Cole Sprouse opowiada o swej roli w nowym serialu "Nie ma to jak statek"

Pogadajmy o "Nie ma to jak statek". O czym jest ten serial? Mieszkamy na statku. Zawijamy do różnych portów. Podróżujemy po świecie. Jednocześnie uczymy się w szkole na pokładzie liniowca SS Tipton

Powiedz nam trochę o waszych przygodach. Teraz, gdy nie ma z wami mamy, w jakie pakujecie się kłopoty?

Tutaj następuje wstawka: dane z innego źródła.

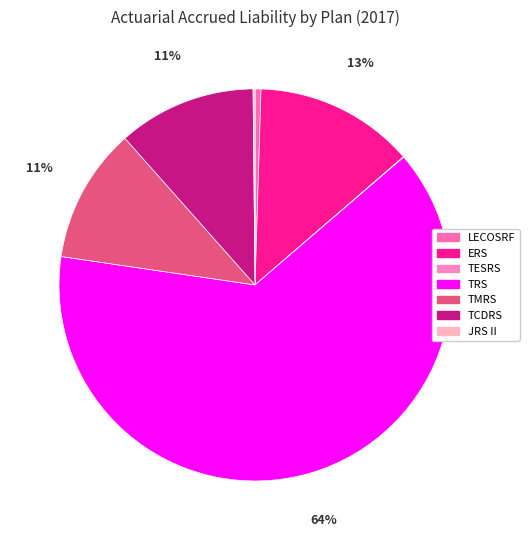

Is the sum of TESRS and JRS II greater than half?

No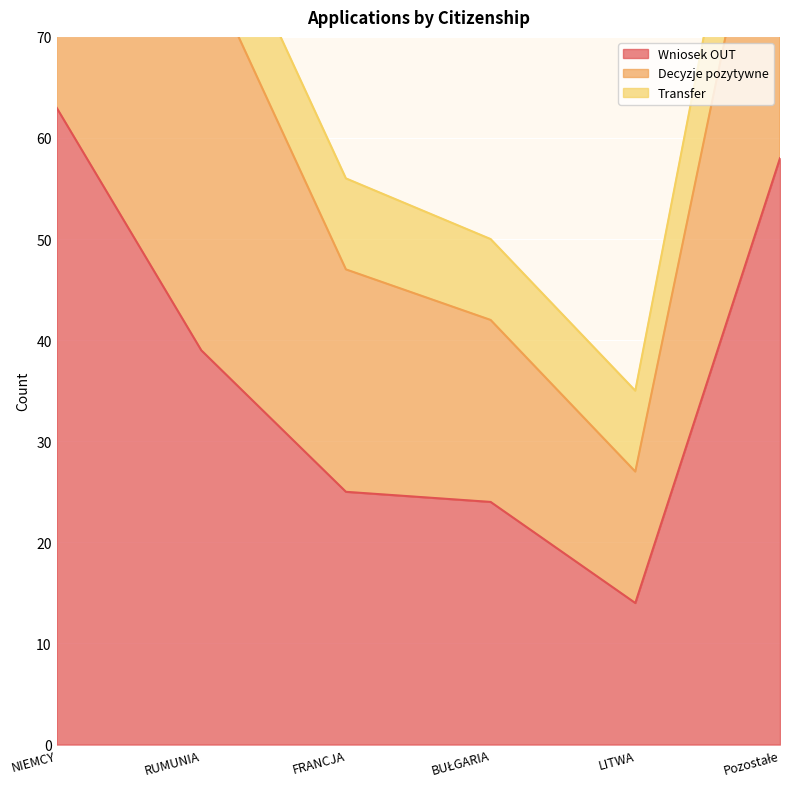

Is it true that Decyzje pozytywne equals 42 at BUŁGARIA?

True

Właściwie to ten sam rodzaj kłopotów. Ale tym razem, nie ma tylu ograniczeń, więc...

Czy Zack zadurzy się w Bailey? Czy pani Tutwiler będzie w ogóle w stanie was kontrolować? Musicie sami to zobaczyć. Ja wam nic nie powiem...

Opowiedz nam o zmianach, jakie przeżywa grana przez ciebie postać. Czy masz wrażenie, że dojrzała wraz z tobą? Cody bardzo wydoroślał. Teraz jest chyba nieco fajniejszy. Nadal jest inteligentny i ciągle jest trochę ofermą i kujonem. Nie jest najlepszy, jeśli chodzi o dziewczyny i tego rodzaju rzeczy. Ale myślę, że stał się trochę fajniejszy. No ale to nadal Cody.

Co dla ciebie jest najlepsze w graniu tej samej postaci w dwóch różnych seriach? Lubisz dorastać razem z graną przez siebie postacią? Naprawdę dobrze znam swoją postać i potrafię się w nią wczuć. Wiem, jak grać Cody`ego. I myślę, że o to właśnie chodzi. Znam wszystkich, z którymi pracowaliśmy i jesteśmy świetnie zgrani w pracy. Wszystko możemy robić we właściwym czasie. Zwłaszcza jeśli chodzi o Cody`ego, wiem dokładnie, jak go przedstawić, ponieważ gram go już od tak dawna.

Wszystko jest filmowane w studiu. Nigdzie nie wyjeżdżacie? Czy przygotowywałeś się do roli biorąc udział na przykład w rejsie? Właściwie o tym myśleliśmy. Już prawie byliśmy gotowi na rejs. Ale większość będzie kręcona w studio. To znacznie łatwiejsze.

Czy jest coś, bez czego nie możesz obejść się na planie? Coś jak iPod, pluszowy miś albo książka? Nie myślę za bardzo o przedmiotach, gdy przychodzę na plan, ponieważ Dylan i ja staramy się maksymalnie skoncentrować, będąc na scenie. Myślę, że ponieważ tak dużo rozmawiamy z obsadą i całą ekipą, to nie mamy zbyt wiele czasu na sprawdzanie telefonu czy słuchanie muzyki z iPoda. Staramy się uważać i zagrać scenę jak należy.